Lacchene

lacchene

Le lacchene sono una  specie di fettuccine ma più larghe di circa un centimetro, si preparano in casa da tempi immemorabili tanto che alcune espressioni dialettali le ricordano:

“Lacchenaro”  indica solitamente un bambino capriccioso

“Me sta a fa’ llaccanì”  mi stai  facendo arrabbiare molto

Forse perché una volta scolate dall’acqua risultano “scivolose” alla presa.
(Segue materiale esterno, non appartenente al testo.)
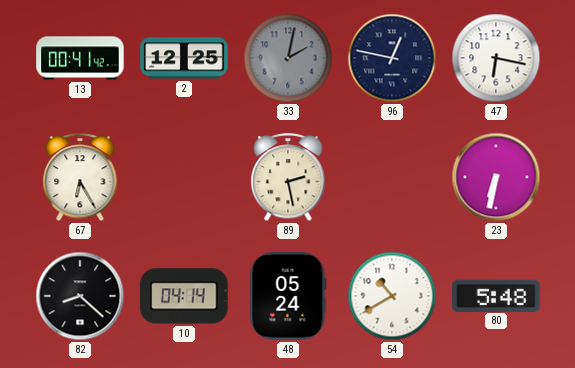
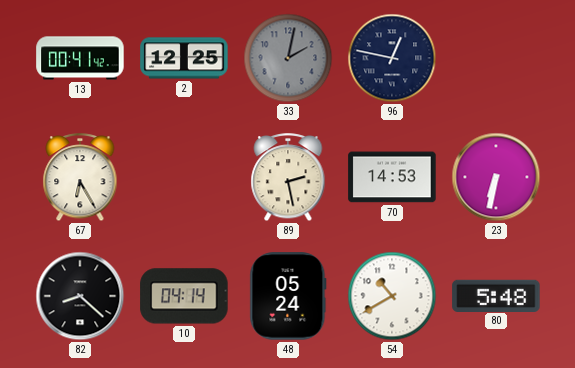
47: 6:17 -> none
70: none -> 14:53
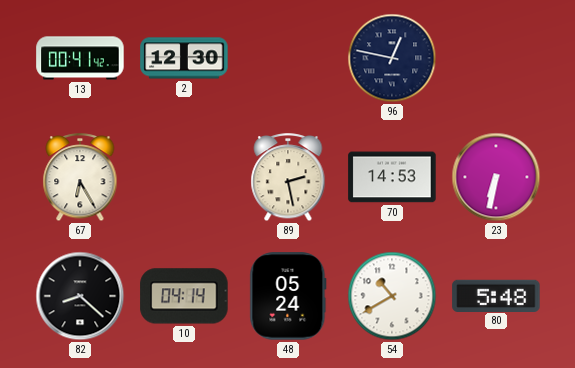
2: 12:25 -> 12:30
33: 2:02 -> none
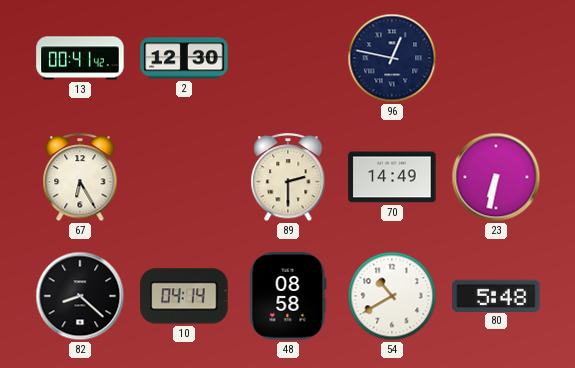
89: 2:28 -> 2:30
70: 14:53 -> 14:49
48: 05:24 -> 08:58
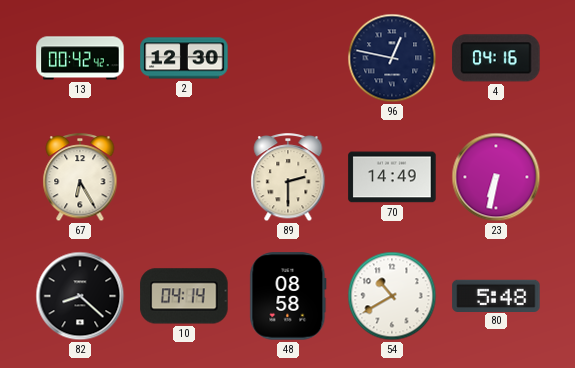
13: 00:41 -> 00:42
4: none -> 04:16
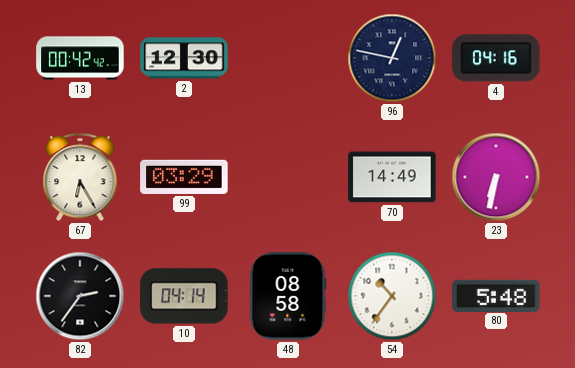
99: none -> 03:29
89: 2:30 -> none
82: 8:22 -> 2:36
54: 10:40 -> 10:36
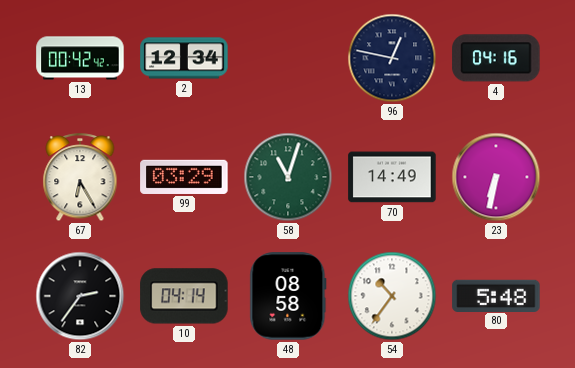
2: 12:30 -> 12:34
58: none -> 11:03
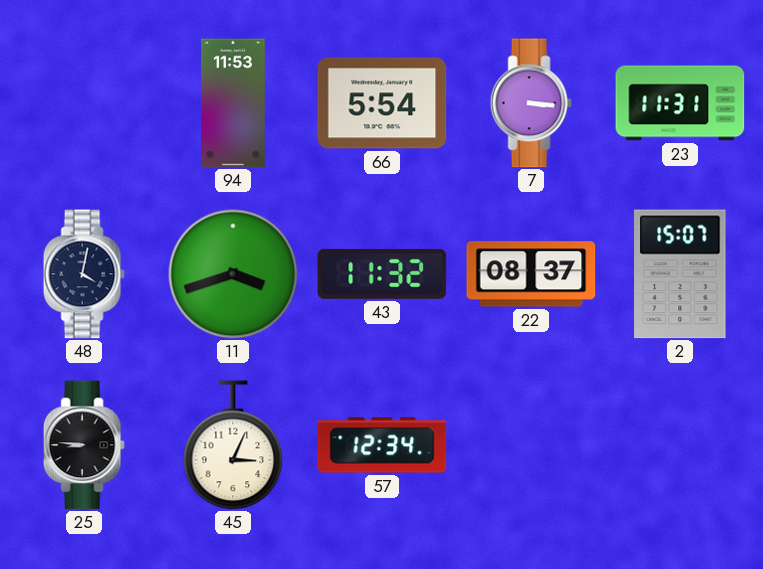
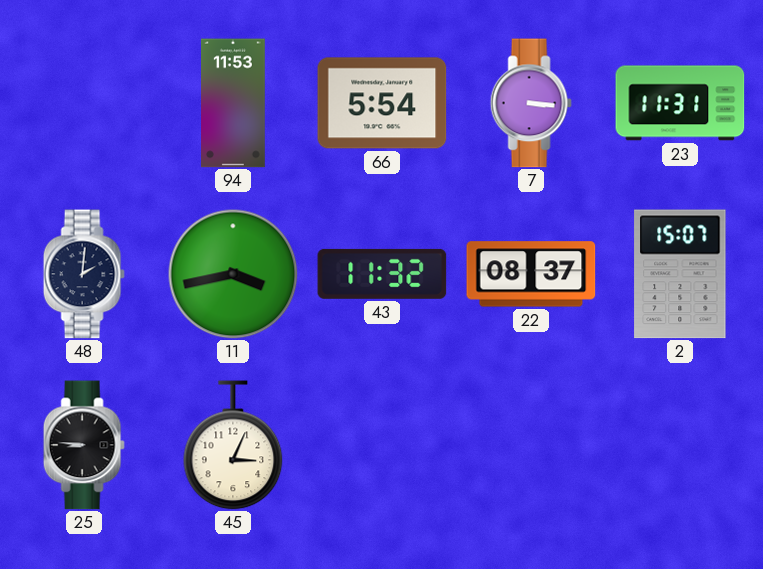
48: 4:02 -> 2:01
11: 3:42 -> 3:43
57: 12:34 -> none
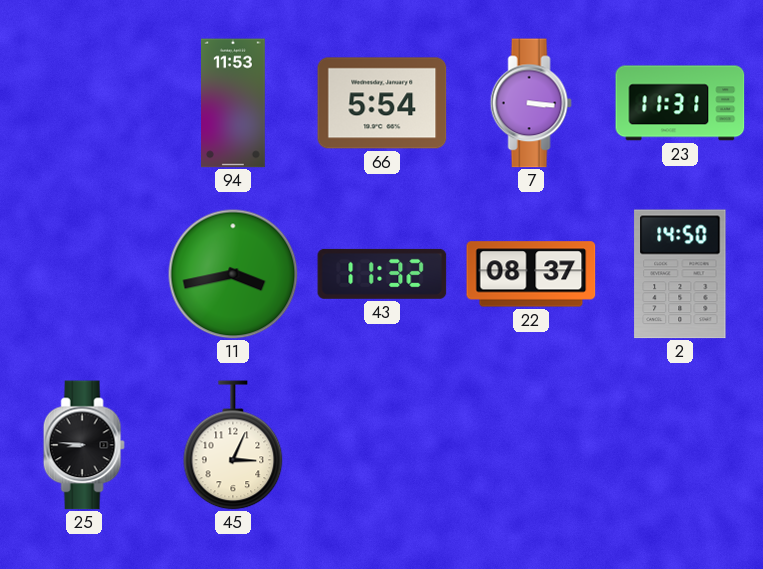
48: 2:01 -> none
2: 15:07 -> 14:50
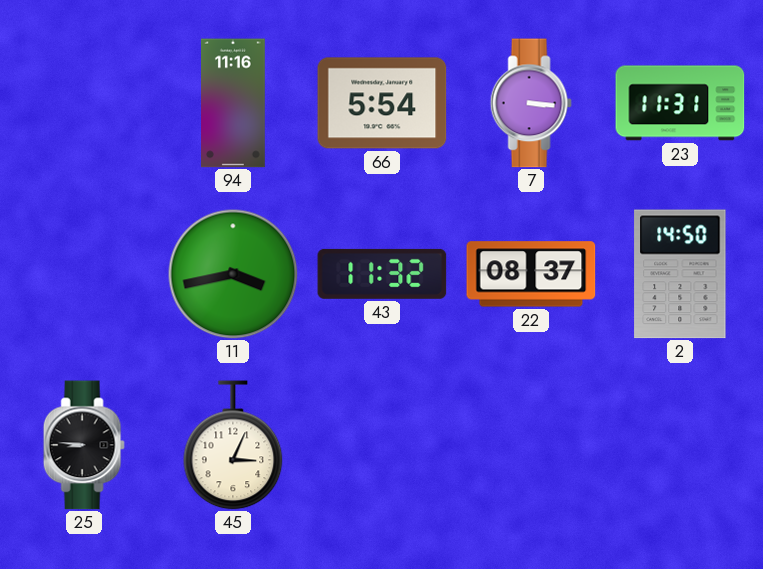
94: 11:53 -> 11:16
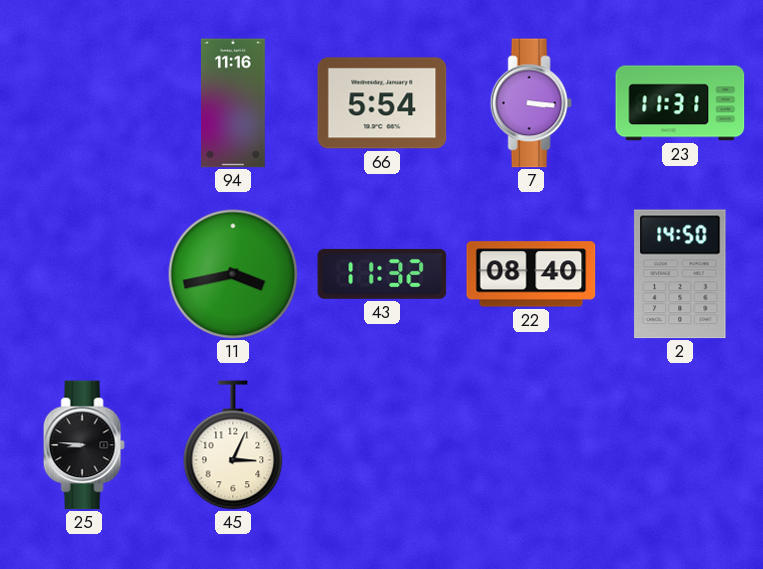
22: 08:37 -> 08:40
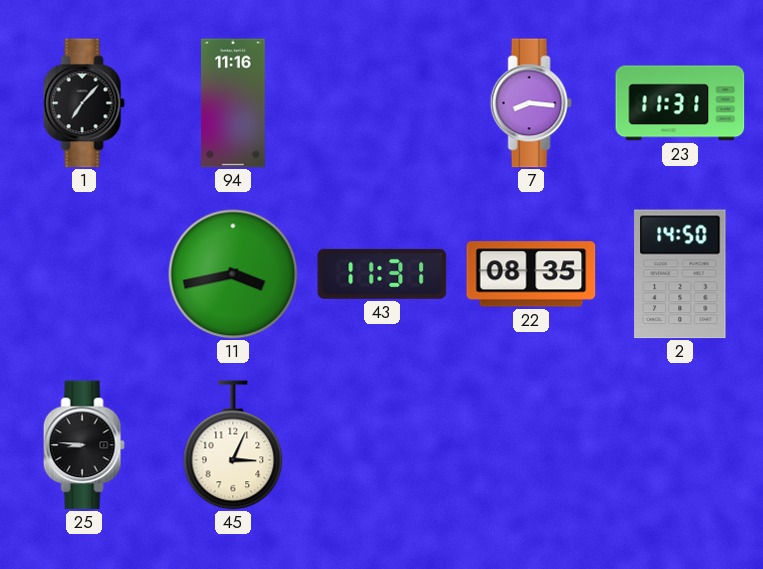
1: none -> 7:07
66: 5:54 -> none
7: 3:16 -> 8:16
43: 11:32 -> 11:31
22: 08:40 -> 08:35
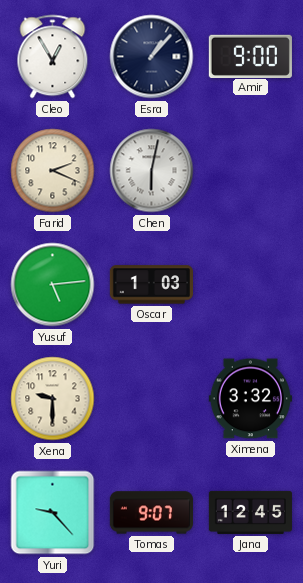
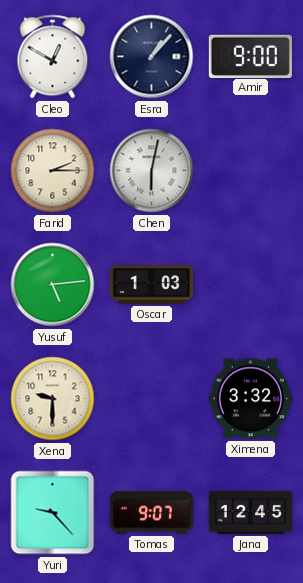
Cleo: 12:55 -> 12:50
Farid: 2:19 -> 2:15
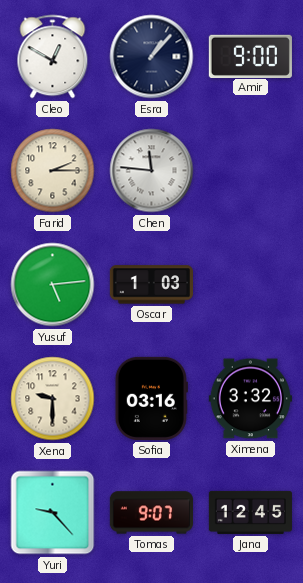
Chen: 6:02 -> 11:46
Sofia: none -> 03:16
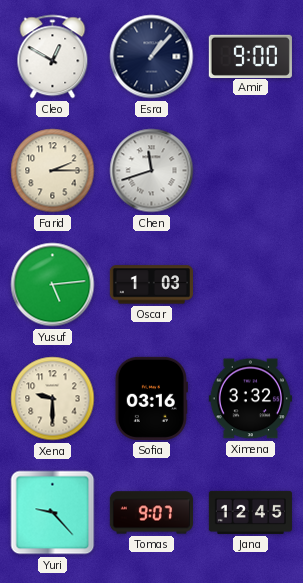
Chen: 11:46 -> 11:42
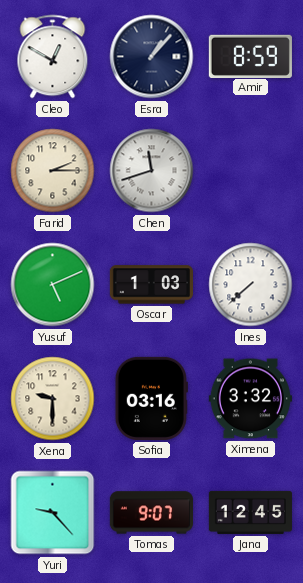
Amir: 9:00 -> 8:59
Yusuf: 5:14 -> 5:11
Ines: none -> 7:38
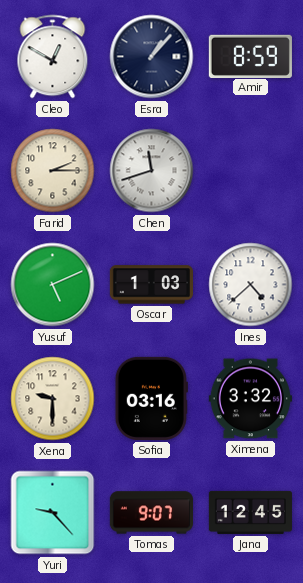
Ines: 7:38 -> 4:38
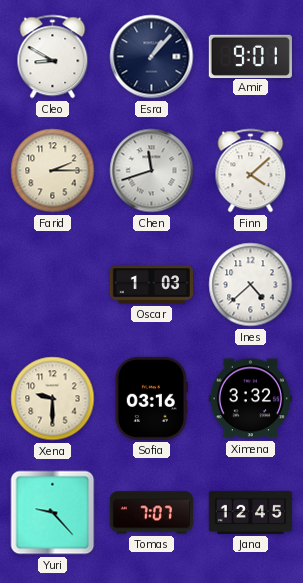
Cleo: 12:50 -> 8:50
Amir: 8:59 -> 9:01
Finn: none -> 4:08
Yusuf: 5:11 -> none
Tomas: 9:07 -> 7:07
Una volta si usava mangiarle in famiglia “nello stesso piatto” sulla spianatoia di legno.

Ingredienti:

1 kg di farina

250 ml d’acqua fredda

 

Preparazione:

Si impasta la farina incorporando l’acqua un po’alla volta  sulla spianatoia o in una ciotola fino a che non si ottiene un impasto liscio; si lascia riposare per circa un’ora (se lo fate in estate ed è particolarmente caldo meglio riporlo in frigorifero); poi di nuovo sulla spianatoia si rimaneggia per qualche minuto, si inizia poi a stenderla con il rigoroso mattarello, la si lascia asciugare una mezz’ora e poi la si arrotola tipo fettuccina e si taglia dello spessore di circa un centimetro.

Il condimento tipico è con pomodoro fresco a pezzi ripassato in padella con aglio, olio extravergine, un pizzico di sale e basilico.